> **EXERCISE GOAL**
When the string "Beşiktaş" occurs in a line of the listing below, return that line.

========================================

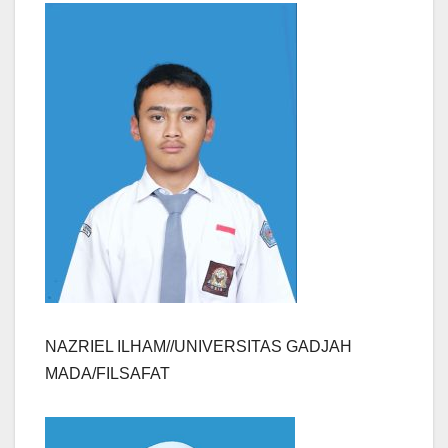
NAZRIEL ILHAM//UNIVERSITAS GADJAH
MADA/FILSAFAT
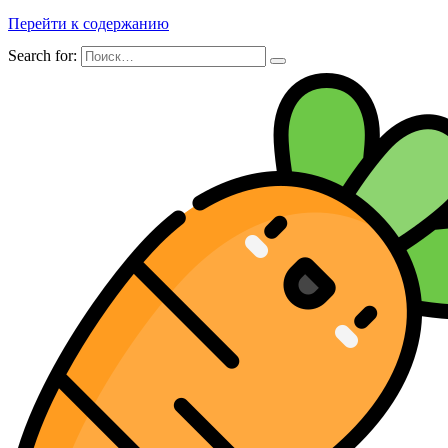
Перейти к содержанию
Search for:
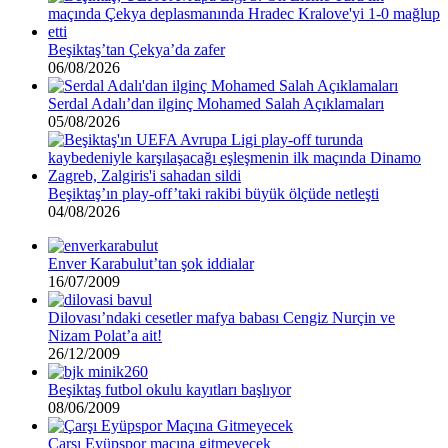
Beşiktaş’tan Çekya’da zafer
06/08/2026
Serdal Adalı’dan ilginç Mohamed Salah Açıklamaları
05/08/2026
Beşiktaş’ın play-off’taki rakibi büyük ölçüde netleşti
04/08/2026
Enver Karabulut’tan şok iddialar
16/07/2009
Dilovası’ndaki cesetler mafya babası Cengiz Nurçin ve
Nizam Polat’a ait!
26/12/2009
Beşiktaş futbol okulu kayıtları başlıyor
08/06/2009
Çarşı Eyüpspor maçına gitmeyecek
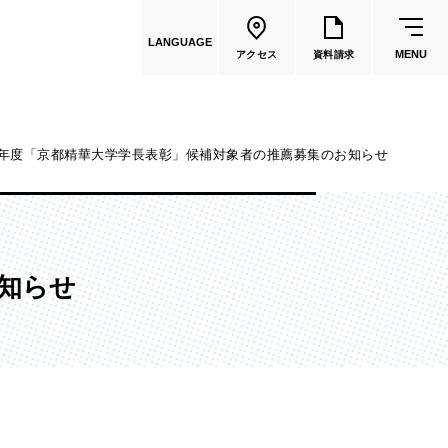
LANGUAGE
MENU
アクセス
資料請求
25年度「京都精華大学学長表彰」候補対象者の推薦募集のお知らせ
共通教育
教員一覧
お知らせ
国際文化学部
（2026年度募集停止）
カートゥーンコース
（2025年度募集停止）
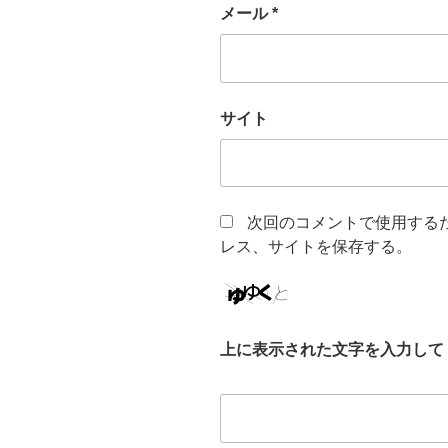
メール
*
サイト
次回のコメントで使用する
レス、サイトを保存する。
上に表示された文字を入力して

========================================

> **ANSWER SPACE**
Beşiktaş’tan Çekya’da zafer
Beşiktaş’ın play-off’taki rakibi büyük ölçüde netleşti
Beşiktaş futbol okulu kayıtları başlıyor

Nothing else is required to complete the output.